-- RECORDS follows --

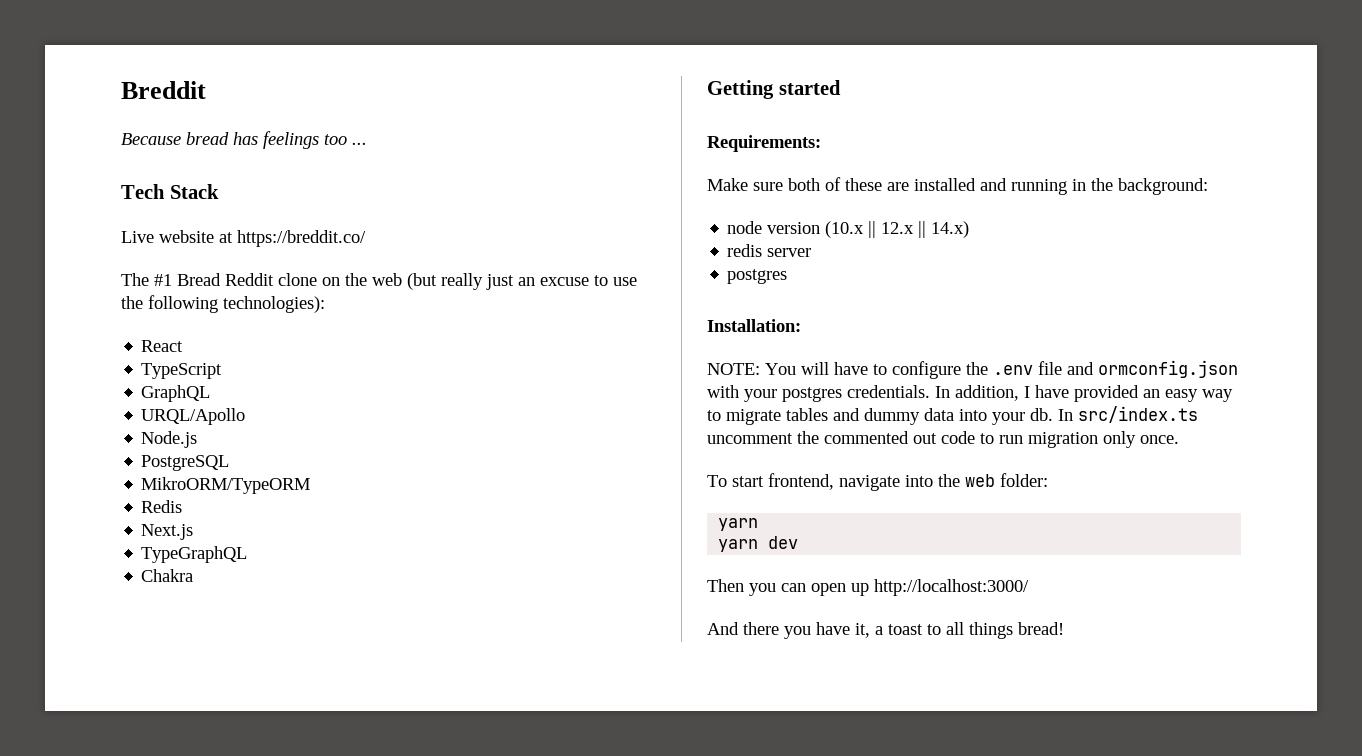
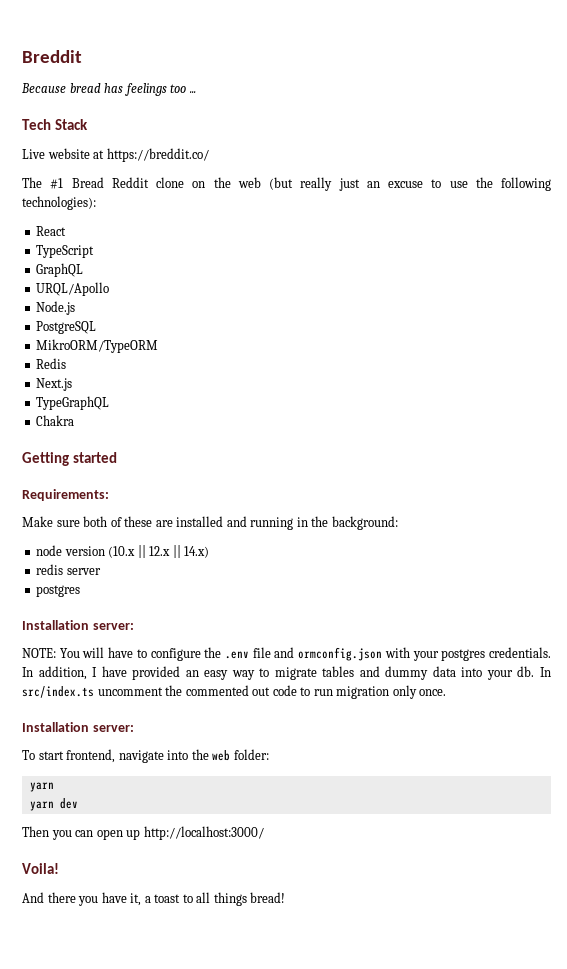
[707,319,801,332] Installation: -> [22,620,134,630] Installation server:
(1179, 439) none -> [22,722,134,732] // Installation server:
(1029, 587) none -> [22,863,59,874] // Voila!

-- RECORDS concluded --
-- RECORDS follows --

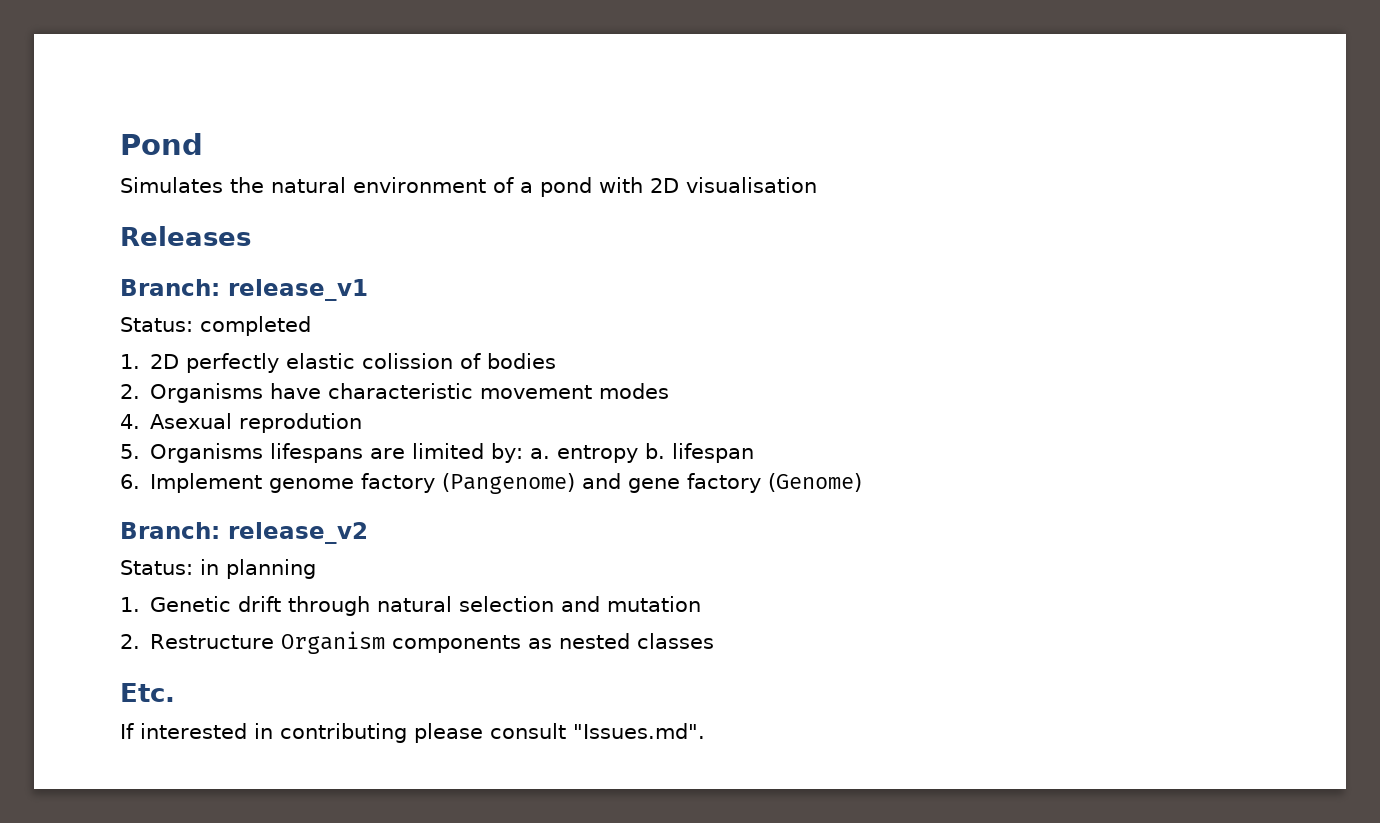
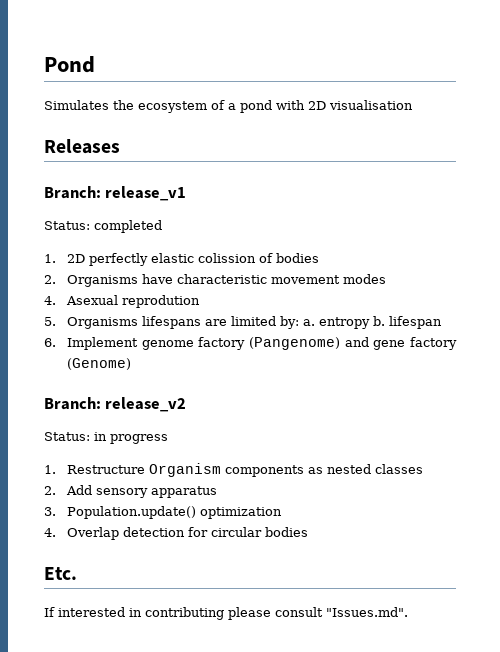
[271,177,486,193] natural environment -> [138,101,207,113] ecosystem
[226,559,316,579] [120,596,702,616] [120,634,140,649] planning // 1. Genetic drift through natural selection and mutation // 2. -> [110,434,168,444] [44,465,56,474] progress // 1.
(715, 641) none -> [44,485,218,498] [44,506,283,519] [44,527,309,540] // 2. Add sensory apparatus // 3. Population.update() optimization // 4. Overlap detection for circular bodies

-- RECORDS concluded --
-- RECORDS follows --

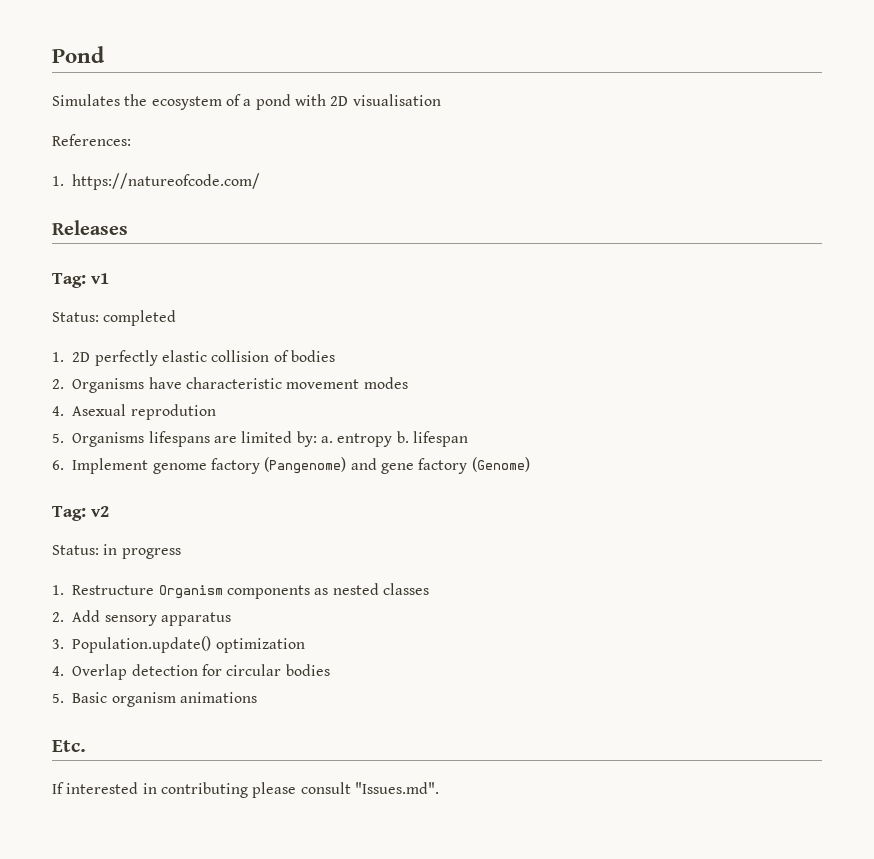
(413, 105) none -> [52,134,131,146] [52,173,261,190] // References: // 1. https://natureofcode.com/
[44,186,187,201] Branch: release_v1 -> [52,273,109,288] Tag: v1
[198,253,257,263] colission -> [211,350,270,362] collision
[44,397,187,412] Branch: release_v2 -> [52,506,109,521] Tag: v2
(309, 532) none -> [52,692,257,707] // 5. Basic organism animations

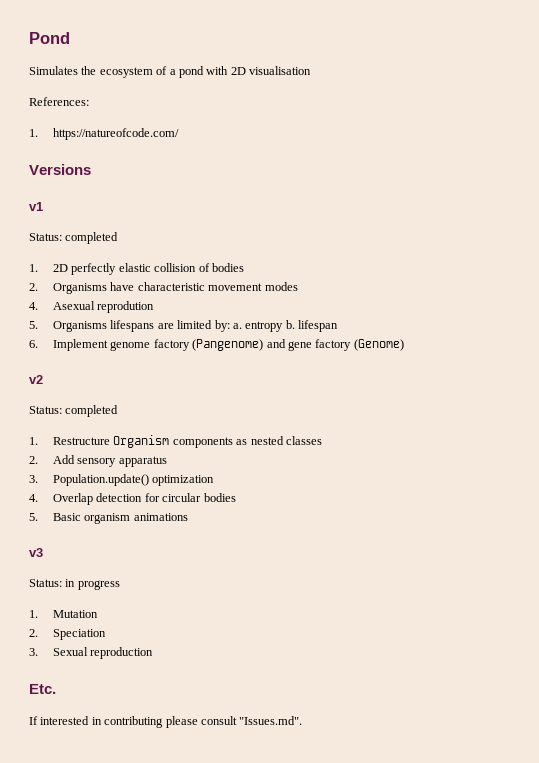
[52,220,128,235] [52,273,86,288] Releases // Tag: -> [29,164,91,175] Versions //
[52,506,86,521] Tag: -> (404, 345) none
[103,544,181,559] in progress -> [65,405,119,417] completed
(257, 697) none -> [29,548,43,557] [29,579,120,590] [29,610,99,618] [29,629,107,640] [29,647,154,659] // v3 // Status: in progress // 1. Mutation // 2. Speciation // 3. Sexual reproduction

-- RECORDS concluded --

▶ WORK INSTRUCTIONS
Check each line above for the string "Branch" and return those that contain it.

▶ ANSWER BOX
[44,186,187,201] Branch: release_v1 -> [52,273,109,288] Tag: v1
[44,397,187,412] Branch: release_v2 -> [52,506,109,521] Tag: v2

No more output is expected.